今回から通常どおり、クリストハルトの視点で物語が進行します。

【クリストハルト視点】



 モーリッツさんは、知力90話術A算術Aを目指して頑張ると決めたようだ。

 もう落ち込んだ様子はなく、しっかりと前を見据えており、引き締まった表情である。

 クラウの次兄が元気になって良かった。


「殿下、妹に何でもありの決闘形式で勝ったそうですね。父からの手紙に書いてありましたよ」

「あー、色々大変だったけど何とかね」

「是非、私とも決闘形式で勝負してください! お願いいたします」

「へ? 今から?」

「一度だけで良いので、お願いいたします」


 モーリッツさんに懇願されて、僕は一度だけ決闘形式で勝負をした。

 クラウのときと同じ戦法で戦った僕が、あっさりと同じ勝ち方をする。


「う、参りました。突然、殿下が消えましたが、魔法を使ったのですか?」

「うん、風魔法を使って自分の体を運ぶのだけど、やり過ぎると反動で体中激痛になるから、注意が必要でね」

「なるほど、殿下もリスクを負いながら戦っていたのですね」

「まあね、今日は上手に加減ができたけど、クラウディアのときは試合後に、激痛で地面を転げまわったからね」

「命がけの魔法ですね」

「そうなんだよ」


 僕が笑うと、クラウの次兄もつられて笑う。


「殿下、よろしければ夕食を召し上がってください。母にお誘いするよう、申し付けられておりますので」

「じゃあ、お言葉に甘えさせてもらおうかな」

「はい!」


 僕とモーリッツさんは、屋敷の中に移動した。


「お兄様! どこに行っていたのですか? 屋敷中探しても見つからないので、心配しました」

「あ~、ゴメンねリゼ。ちょっと庭でモーリッツさんと話をしていたから」

「それなら仕方ないですね。あ、見てくださいこれ! クラウが昔着ていた服をもらいました」


 リゼがエメラルドグリーンのワンピースを着ている。

 スカートの丈が膝上で、リゼの生足がとてもまぶしい。

 

「リゼ、すごく似合っているよ」

「本当ですか!? クラウ、お兄様に褒めてもらいました」


 リゼが朗らかに笑う。


「だから似合うって言っただろ。しかし、リゼは何を着せても似合うから不思議だな」


 クラウが驚いているが、僕にとっては常識だ。


「クラウ、本当にもらっていいのかな?」

「ああ、アタシには妹もいないし、リゼが着てくれるなら嬉しいさ。それに、突然城を飛び出したから、着替えもあまりないのだろ?」

「そうなんだよ。途中の町で冒険者用の服は買ったけど、普段着用のワンピースは不足していてね。本当に助かるよ、ありがとうクラウ」


 クラウが照れくさそうに微笑んでいる。


「お兄様、見てください。このマリンブルーのワンピースも素敵なのですよ」

「本当だ、リゼに似合いそうだね」


 他にも沢山の服や小物、靴などをもらったようだ。

 リゼが満面の笑みを浮かべている。


「殿下、夕食の準備が整いました」


 クラウの次兄が呼びに来てくれた。

 僕たちは食堂で夕食をご馳走になる。


 オルレアン伯爵領の郷土料理や、帝都で食べたことのないスープ、パンなどカルラが興味深そうにしていた。

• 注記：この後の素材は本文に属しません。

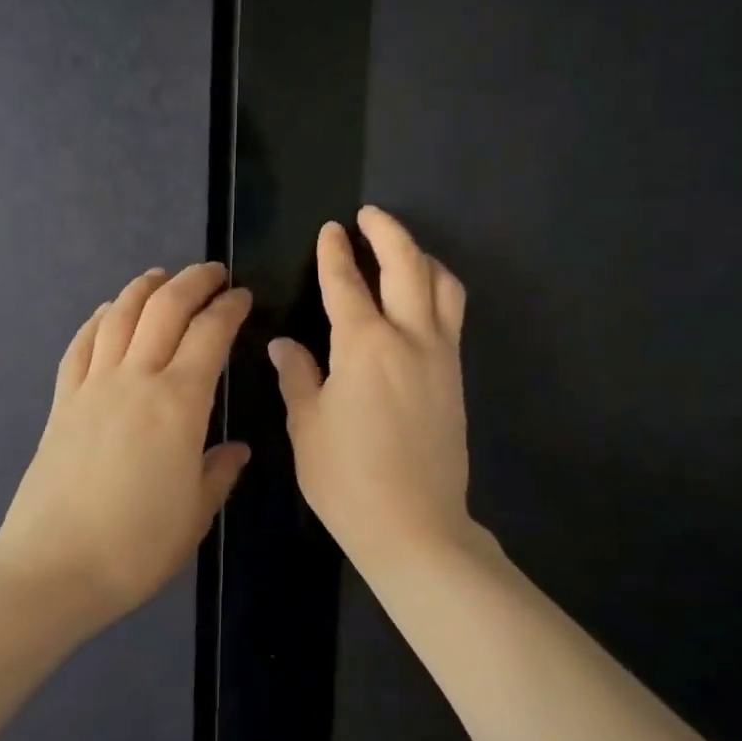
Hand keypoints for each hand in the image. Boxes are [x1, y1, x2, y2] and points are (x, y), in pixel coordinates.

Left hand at [0, 262, 252, 623]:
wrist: (53, 568)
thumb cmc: (136, 547)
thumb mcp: (196, 514)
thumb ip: (219, 472)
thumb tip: (235, 449)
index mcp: (179, 404)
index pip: (210, 334)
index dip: (229, 308)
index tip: (243, 297)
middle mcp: (135, 380)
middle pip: (165, 308)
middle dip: (193, 281)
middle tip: (213, 273)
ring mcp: (92, 387)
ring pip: (119, 316)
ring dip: (143, 288)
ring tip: (161, 277)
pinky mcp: (62, 402)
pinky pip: (81, 345)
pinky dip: (98, 320)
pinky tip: (109, 314)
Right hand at [270, 206, 473, 574]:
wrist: (415, 525)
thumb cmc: (348, 479)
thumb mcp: (308, 427)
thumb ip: (298, 376)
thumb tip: (285, 344)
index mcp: (364, 346)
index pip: (347, 284)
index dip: (335, 253)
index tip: (331, 229)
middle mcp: (410, 339)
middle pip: (407, 266)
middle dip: (388, 232)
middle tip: (370, 215)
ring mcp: (441, 356)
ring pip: (443, 286)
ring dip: (421, 257)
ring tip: (402, 250)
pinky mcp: (456, 377)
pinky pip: (451, 315)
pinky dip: (437, 290)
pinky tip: (421, 298)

 僕たちは、大満足で夕食を終えて、今はリビングに移動して紅茶をいただいている。


「クリストハルト殿下、娘との勝負に勝ったそうですね。主人からの手紙を読んで、私は驚いてしまって」

「ええ、なんとか」


 伯爵夫人に僕は苦笑しながら答えた。


「殿下もご存じの通り、娘は自分より強い男と結婚するのが夢なのです。先日、帝都で第二近衛騎士隊長に勝ってしまい、帝国内に父と長兄以外で、自分より強い男がいないと絶望してしまいまして」

「あはは……」


 僕は、伯爵夫人になんと返事をしたら良いかわからず、苦笑いで誤魔化した。


「ついには、国外へ武者修行の旅に出て、自分よりも強い男を探すことも考えていたようでして」


 伯爵夫人も僕につられる様に苦笑している。

 しかし、クラウが国外で戦闘狂モードになったら、どれだけの犠牲が出るか想像もつかないな。

 というか、外交問題になりそうで怖いのだけど……


「そんな中、殿下が娘に勝ってくださり、夫も私も安心いたしました。どうぞ、娘をよろしくお願いいたします」


 ん? 何か話が勝手に進んでないか? まだ結婚すると決めたわけでは、ないのだが……

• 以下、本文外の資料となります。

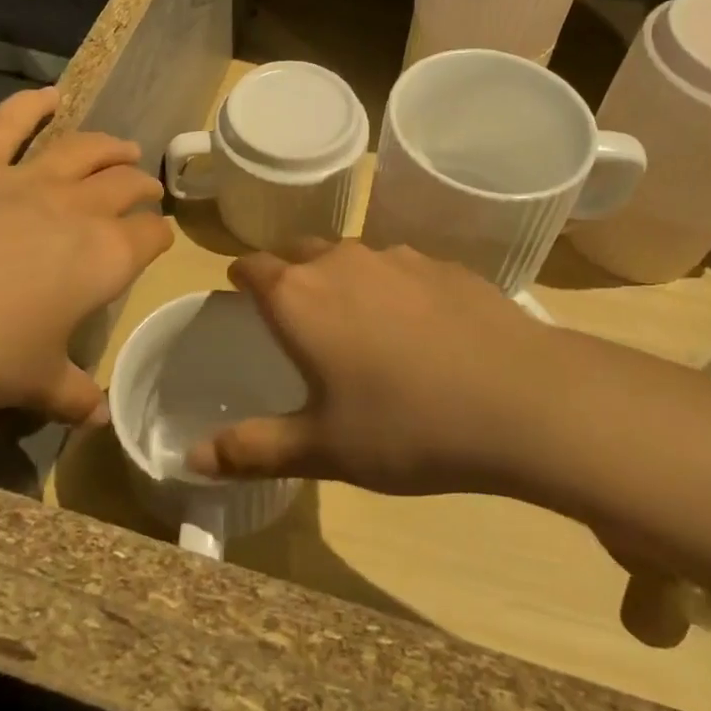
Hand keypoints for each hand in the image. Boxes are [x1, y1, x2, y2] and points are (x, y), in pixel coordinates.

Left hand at [0, 88, 170, 424]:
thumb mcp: (30, 385)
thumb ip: (72, 397)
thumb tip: (101, 417)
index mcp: (103, 257)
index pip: (148, 237)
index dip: (158, 237)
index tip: (157, 241)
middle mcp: (76, 209)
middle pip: (124, 185)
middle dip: (141, 186)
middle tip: (146, 190)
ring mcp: (24, 180)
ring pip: (83, 149)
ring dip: (109, 146)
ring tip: (122, 146)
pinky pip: (8, 124)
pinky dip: (30, 105)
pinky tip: (47, 94)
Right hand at [188, 242, 560, 494]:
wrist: (520, 399)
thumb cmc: (405, 426)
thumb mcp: (323, 449)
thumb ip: (253, 449)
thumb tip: (191, 459)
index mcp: (300, 296)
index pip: (253, 266)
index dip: (242, 277)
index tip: (240, 292)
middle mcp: (342, 261)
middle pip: (299, 251)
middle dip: (287, 272)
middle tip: (293, 311)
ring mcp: (397, 257)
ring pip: (351, 256)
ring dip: (341, 278)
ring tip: (355, 320)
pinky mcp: (444, 265)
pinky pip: (399, 268)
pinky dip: (391, 287)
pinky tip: (416, 326)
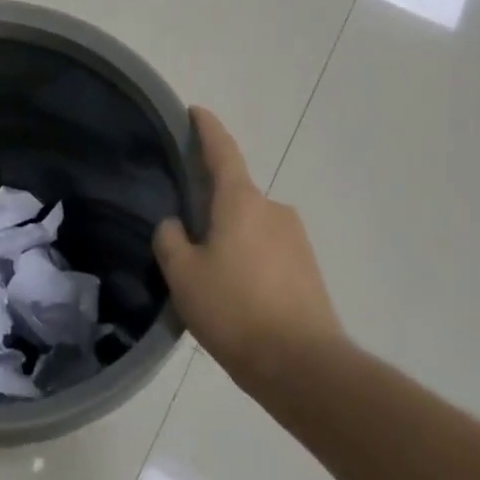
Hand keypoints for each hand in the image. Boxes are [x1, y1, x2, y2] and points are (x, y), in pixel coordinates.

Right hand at [154, 108, 345, 391]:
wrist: (304, 367)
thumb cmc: (234, 310)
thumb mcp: (183, 275)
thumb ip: (171, 240)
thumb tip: (176, 226)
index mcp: (241, 201)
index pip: (221, 151)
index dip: (206, 128)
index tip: (196, 111)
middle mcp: (273, 210)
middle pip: (234, 196)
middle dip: (211, 209)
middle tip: (185, 238)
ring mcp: (296, 240)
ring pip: (250, 228)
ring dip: (230, 241)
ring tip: (209, 280)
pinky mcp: (309, 270)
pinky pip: (267, 253)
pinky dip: (249, 263)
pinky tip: (236, 298)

「殿下、アタシと結婚してくれたら絶対に退屈させない。アタシはやればできる子、必ず役に立ってみせます」


 クラウが珍しく真剣な表情で僕を見ている。


 うーん、確かに退屈はしないというか、退屈にすらさせてもらえないというか……散々やらかしたよね!

 巨大蜂に巨大蛙と色々あった。

 ああ、ハチミツの件もだ。

 まあ、リゼの護衛としては優秀だけど……それとメーベルト劇場では、大活躍で大人気だったけどね。


「えーと、帝都を出発するときにも言ったけど、僕たちはまだ出会ったばかりだ。これからお互いのことをもっと知ってからで、良いと思うよ」

「確かに殿下の言う通りですわね。クラウディア、これからの旅であなたの良いところを、殿下に沢山理解してもらうのですよ」

「はい、母上!」


 ふう、どうにか納得してくれたみたいだ。


 この後、泊っていくように勧められたが、丁重にお断りする。

 警備の問題等、オルレアン伯爵家に大変な思いをさせてしまう。

 僕は別れ際に、伯爵夫人とモーリッツさんのステータスを、紙に書き写した物を渡すと、二人とも凄く喜んでくれた。


 こうして僕たちは、クラウの実家にお別れをして、旅に戻るのであった。